When allegations of sexual misconduct made against Moose Blood’s drummer, Glenn Harvey, were brought to light last year, the band were quick to distance themselves. In what seemed like an apathetic attempt to diffuse the situation and regain some of their lost followers, they released a statement confirming that Harvey was no longer a band member, adding that they had since made a donation to sexual harassment charity RAINN. Since then, members of the band other than Harvey have been accused of various harassments, including stealing private pictures off of a fan’s phone and circulating them within the band’s groupchat, suggesting that Moose Blood’s toxicity runs much deeper than Harvey.
By continuing to allow bands with such allegations made against them to headline festivals, we are effectively enabling them to continue to take advantage of their fans, whether it be in a sexual nature or otherwise. There are no two ways about this.

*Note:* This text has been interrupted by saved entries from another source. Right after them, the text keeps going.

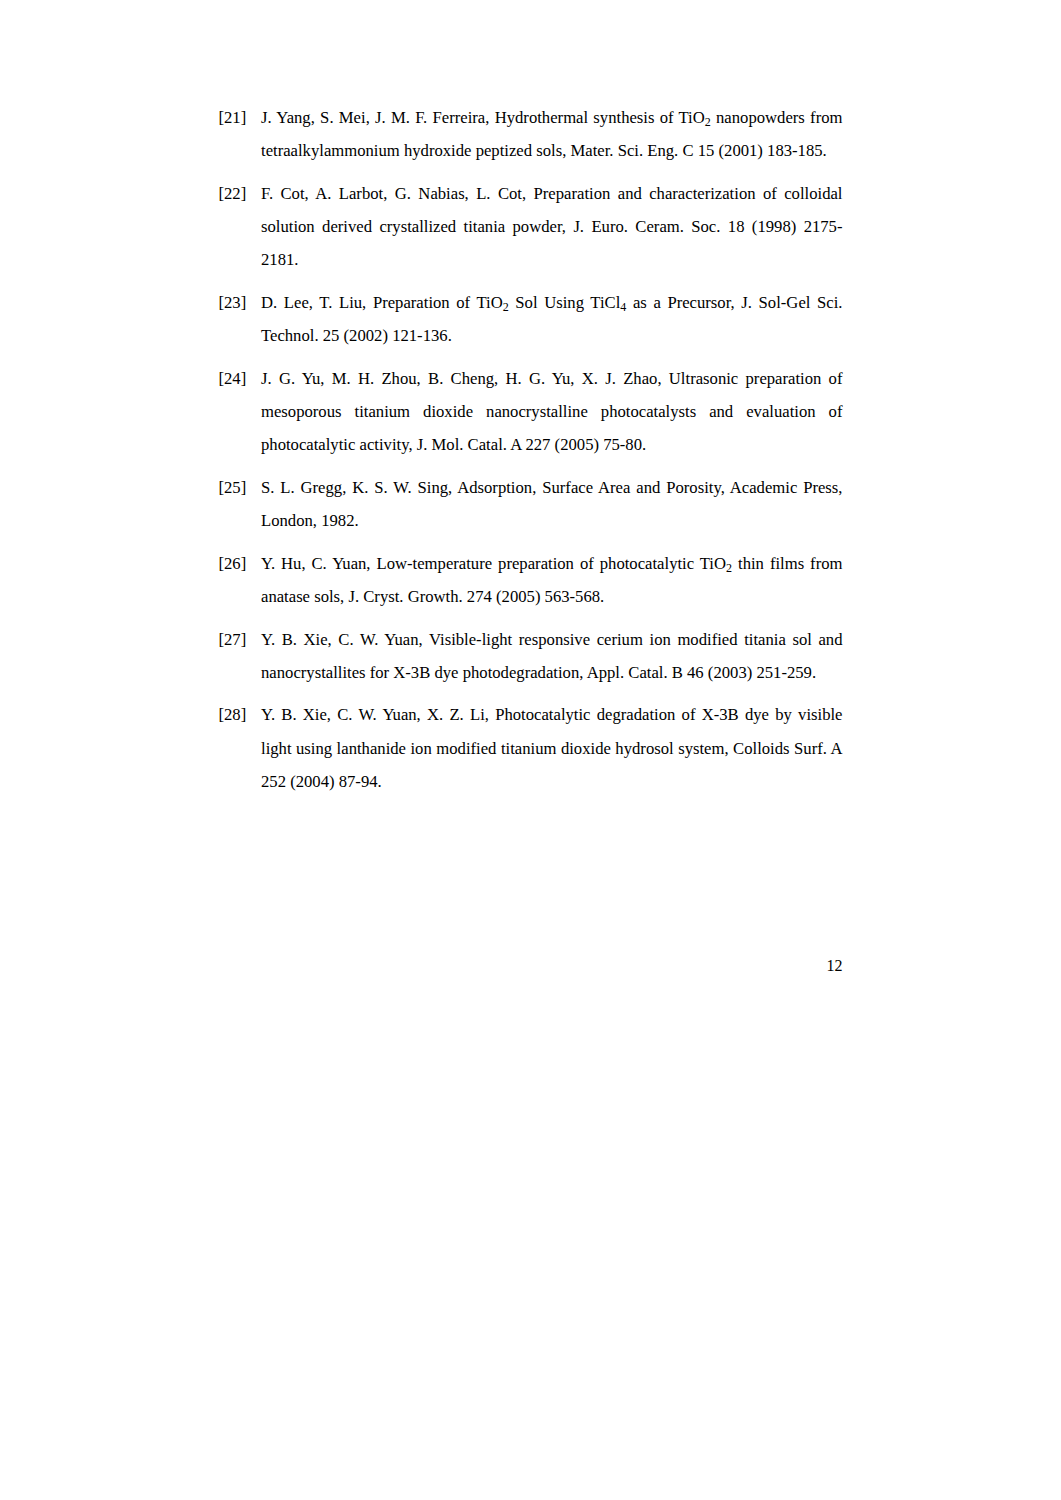[21] J. Yang, S. Mei, J. M. F. Ferreira, Hydrothermal synthesis of TiO2 nanopowders from tetraalkylammonium hydroxide peptized sols, Mater. Sci. Eng. C 15 (2001) 183-185.
[22] F. Cot, A. Larbot, G. Nabias, L. Cot, Preparation and characterization of colloidal solution derived crystallized titania powder, J. Euro. Ceram. Soc. 18 (1998) 2175-2181.
[23] D. Lee, T. Liu, Preparation of TiO2 Sol Using TiCl4 as a Precursor, J. Sol-Gel Sci. Technol. 25 (2002) 121-136.
[24] J. G. Yu, M. H. Zhou, B. Cheng, H. G. Yu, X. J. Zhao, Ultrasonic preparation of mesoporous titanium dioxide nanocrystalline photocatalysts and evaluation of photocatalytic activity, J. Mol. Catal. A 227 (2005) 75-80.
[25] S. L. Gregg, K. S. W. Sing, Adsorption, Surface Area and Porosity, Academic Press, London, 1982.
[26] Y. Hu, C. Yuan, Low-temperature preparation of photocatalytic TiO2 thin films from anatase sols, J. Cryst. Growth. 274 (2005) 563-568.
[27] Y. B. Xie, C. W. Yuan, Visible-light responsive cerium ion modified titania sol and nanocrystallites for X-3B dye photodegradation, Appl. Catal. B 46 (2003) 251-259.
[28] Y. B. Xie, C. W. Yuan, X. Z. Li, Photocatalytic degradation of X-3B dye by visible light using lanthanide ion modified titanium dioxide hydrosol system, Colloids Surf. A 252 (2004) 87-94.
12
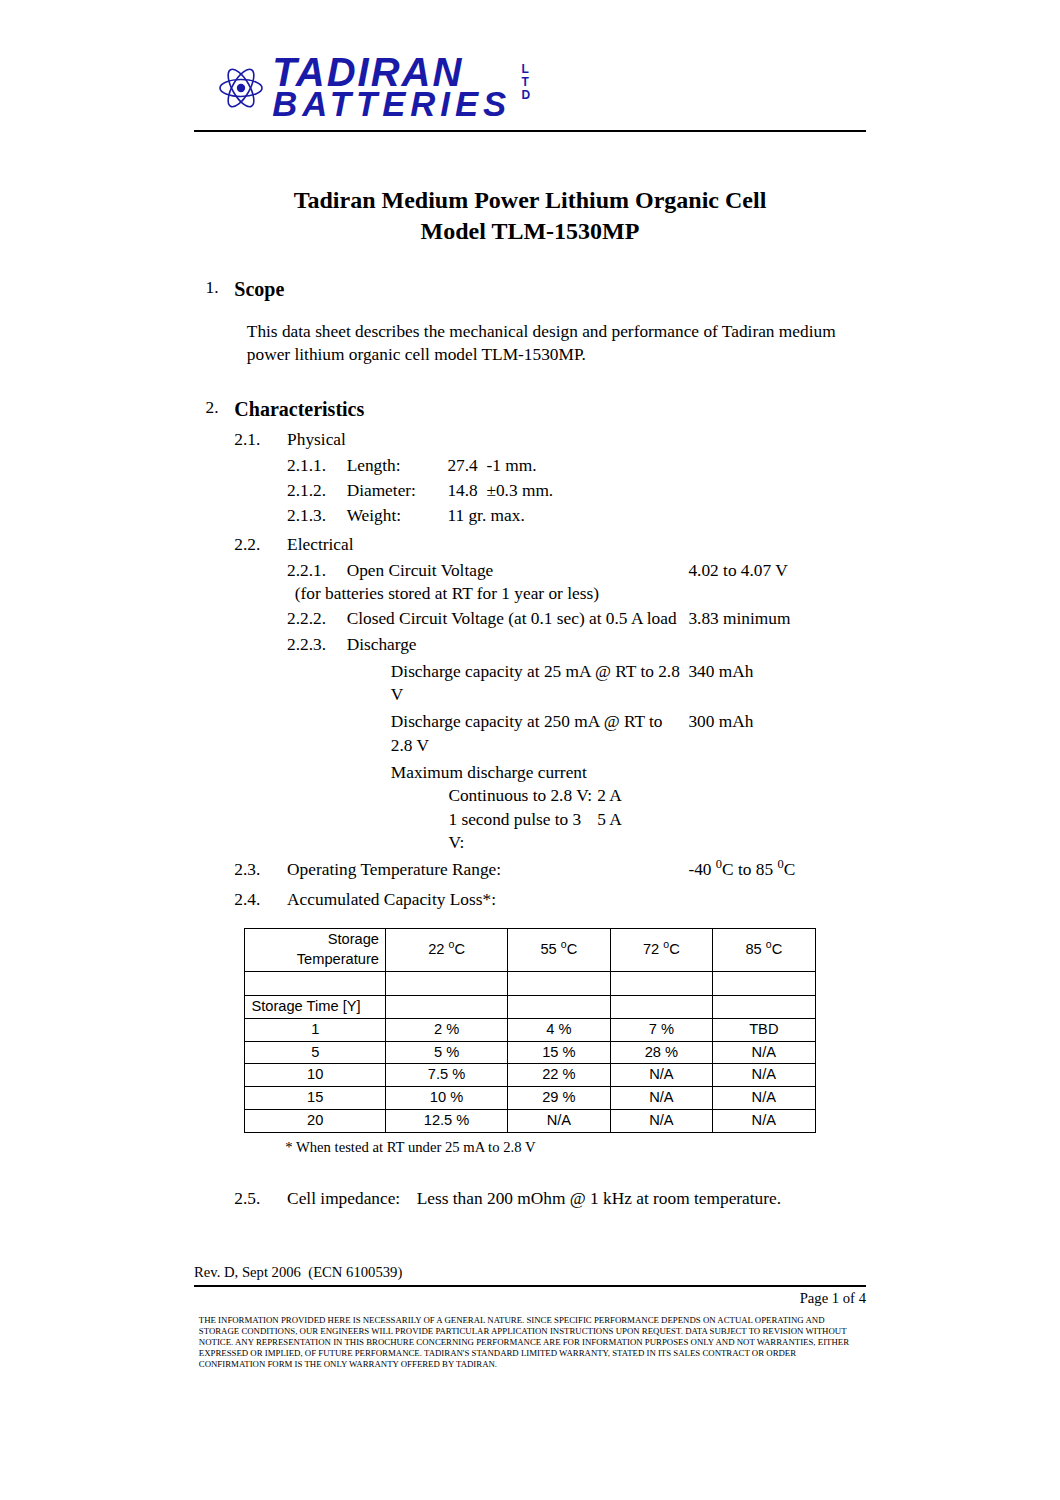TADIRAN
BATTERIES LTD
Tadiran Medium Power Lithium Organic Cell Model TLM-1530MP
1.
Scope
This data sheet describes the mechanical design and performance of Tadiran medium power lithium organic cell model TLM-1530MP.
2.
Characteristics
2.1.
Physical
2.1.1.
Length:
27.4 -1 mm.
2.1.2.
Diameter:
14.8 ±0.3 mm.
2.1.3.
Weight:
11 gr. max.
2.2.
Electrical
2.2.1.
Open Circuit Voltage
4.02 to 4.07 V
(for batteries stored at RT for 1 year or less)
2.2.2.
Closed Circuit Voltage (at 0.1 sec) at 0.5 A load
3.83 minimum
2.2.3.
Discharge
Discharge capacity at 25 mA @ RT to 2.8 V
340 mAh
Discharge capacity at 250 mA @ RT to 2.8 V
300 mAh
Maximum discharge current
Continuous to 2.8 V:
2 A
1 second pulse to 3 V:
5 A
2.3.
Operating Temperature Range:
-40 0C to 85 0C
2.4.
Accumulated Capacity Loss*:
| Storage Temperature | 22 o C | 55 o C | 72 o C | 85 o C |
| --- | --- | --- | --- | --- |
| Storage Time [Y] | | | | |
| 1 | 2 % | 4 % | 7 % | TBD |
| 5 | 5 % | 15 % | 28 % | N/A |
| 10 | 7.5 % | 22 % | N/A | N/A |
| 15 | 10 % | 29 % | N/A | N/A |
| 20 | 12.5 % | N/A | N/A | N/A |
* When tested at RT under 25 mA to 2.8 V
2.5.
Cell impedance:
Less than 200 mOhm @ 1 kHz at room temperature.
Rev. D, Sept 2006 (ECN 6100539)
Page 1 of 4
THE INFORMATION PROVIDED HERE IS NECESSARILY OF A GENERAL NATURE. SINCE SPECIFIC PERFORMANCE DEPENDS ON ACTUAL OPERATING AND STORAGE CONDITIONS, OUR ENGINEERS WILL PROVIDE PARTICULAR APPLICATION INSTRUCTIONS UPON REQUEST. DATA SUBJECT TO REVISION WITHOUT NOTICE. ANY REPRESENTATION IN THIS BROCHURE CONCERNING PERFORMANCE ARE FOR INFORMATION PURPOSES ONLY AND NOT WARRANTIES, EITHER EXPRESSED OR IMPLIED, OF FUTURE PERFORMANCE. TADIRAN'S STANDARD LIMITED WARRANTY, STATED IN ITS SALES CONTRACT OR ORDER CONFIRMATION FORM IS THE ONLY WARRANTY OFFERED BY TADIRAN.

When a band steps onto a stage, they don’t magically transform into new people: they don’t strip themselves of their personalities, past or present actions- they simply draw your attention elsewhere. And so, by giving bands like Moose Blood a physical stage to perform on, we also provide them with a metaphorical platform: one which muffles the countless testimonies of fans-turned-victims who have been directly affected by an artist’s misconduct, and one built upon the ideology that fame overshadows moral responsibility.
Make no mistake: the music industry is a place of employment, and in any other workplace, the band would’ve lost their job. They would’ve been handed their notice and had their P45 posted to them a month later.
So why does it seem as though bands with a history of sexual harassment are being given glowing references and offered promotions, despite the raging and seemingly relentless allegations being made against them?
The most obvious answer is it’s because they’ve written a few songs that are catchy and are being idolised as a result. Examples of this are scattered throughout the post-2000 music scene: Cabbage, Misfires and Don Broco have all had countless allegations made against them, and yet nothing seems to have changed. Their names are still on festival posters; their songs are still being played on the radio, and yet their victims face an overwhelming tirade of abuse and harassment from so-called fans for speaking out. It’s almost as if they’re being excused for their actions, whilst their victims are the ones being condemned.
An alternative answer, and, one which may be harder to swallow, is that the music industry simply doesn’t care. With festivals such as Truck and Slam Dunk continuing to put bands like Moose Blood and Cabbage on the bill, it’s becoming increasingly questionable as to whether the big bosses are actually bothered by the storm of accusations surrounding acts in their lineup, or whether they are concerned only when it comes to making a profit.